Retrato do Artista Quando Jovem - Cap. 2: II Pág. 62 / 273

De uma maneira vaga, sentia que o pai estava em dificuldades e que era esse o motivo por que não havia sido enviado de novo para Clongowes. Durante algum tempo, tinha sentido a vaga modificação da sua casa; e aquelas mudanças em coisas que ele considerara imutáveis eram outros tantos pequenos choques para a sua juvenil concepção do mundo. A ambição que sentia, por vezes, agitar-se nas profundezas obscuras da sua alma, não procurava uma saída. Um crepúsculo, semelhante ao do mundo exterior, obscurecia a sua mente, ao escutar os cascos da égua que trotava ao longo da linha do tramway, na estrada para Rock, e a grande vasilha a sacolejar ruidosamente atrás dele.

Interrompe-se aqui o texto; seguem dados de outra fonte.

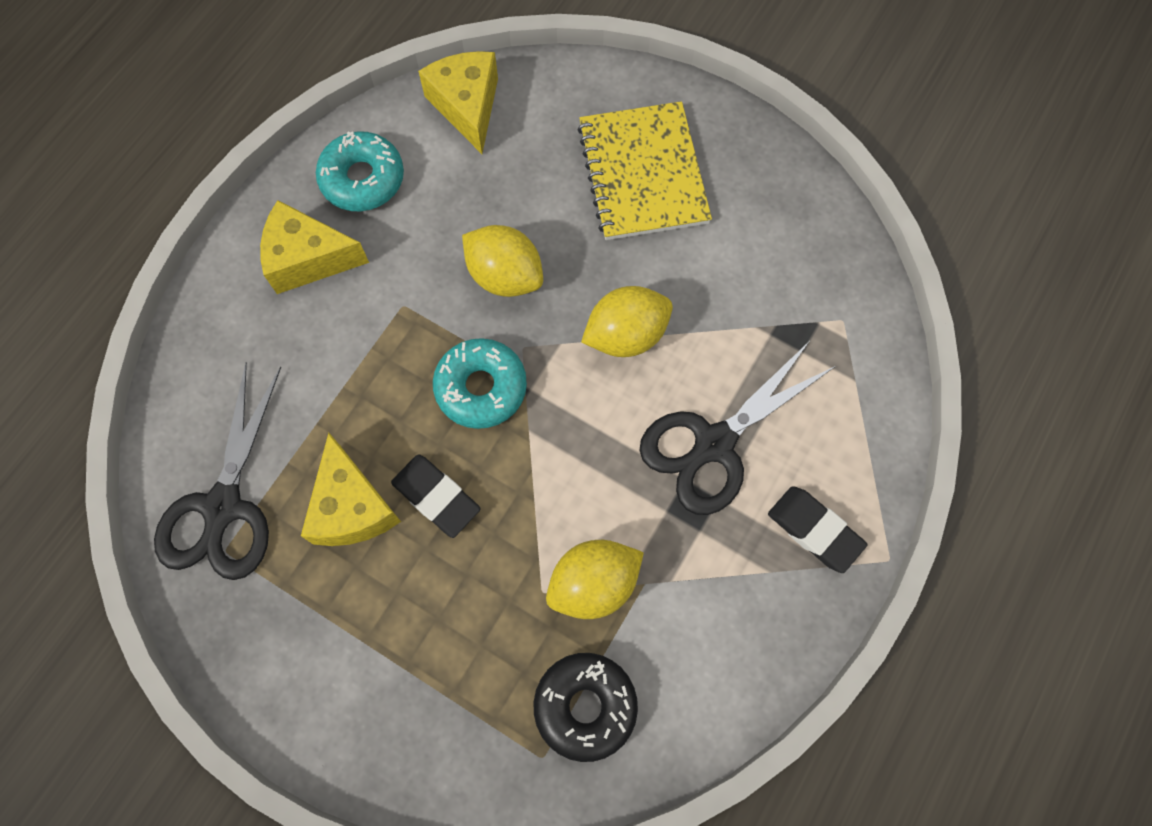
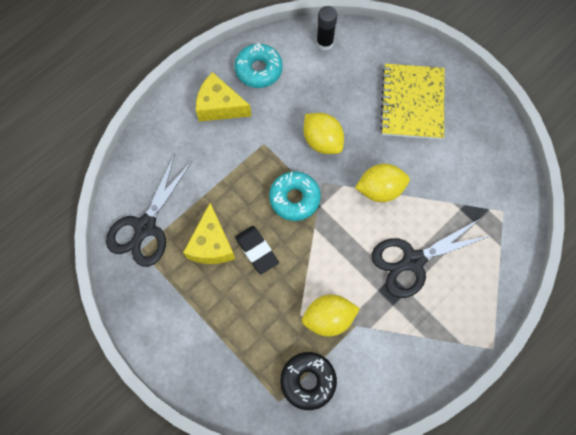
camera: 15 degrees right, 0 degrees up
yellow cheese [418,51,498,154] -> black glue stick [316,6,337,51]
black eraser [768,486,867,573] -> none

Voltou-se para Mercedes e, ao cismar na sua imagem, uma estranha inquietação lhe invadia o sangue. Por vezes, crescia dentro dele uma febre que o levava a passear, à noite, sozinho, pela avenida silenciosa. A paz dos jardins e as luzes acolhedoras das janelas exerciam uma terna influência sobre o seu coração inquieto. A algazarra das crianças que brincavam incomodava-o e as suas vozes tolas faziam-no sentir, ainda mais nitidamente do que sentira em Clongowes, que era diferente dos outros. Não lhe apetecia brincar. Desejava encontrar, no mundo real, a imagem insubstancial que a sua alma contemplava tão constantemente. Não sabia onde procurá-la, de momento, mas um pressentimento que o dominava dizia-lhe que essa imagem iria ao seu encontro, sem qualquer acção da sua parte. Encontrar-se-iam tranquilamente, como se sempre se tivessem conhecido e tivessem marcado um encontro, talvez junto de um portão ou em qualquer local mais secreto. Estariam sós, rodeados pela obscuridade e pelo silêncio; e, nesse momento de suprema ternura, ele transfigurar-se-ia. Transformar-se-ia, sob o olhar dela, em algo impalpável e reapareceria diferente.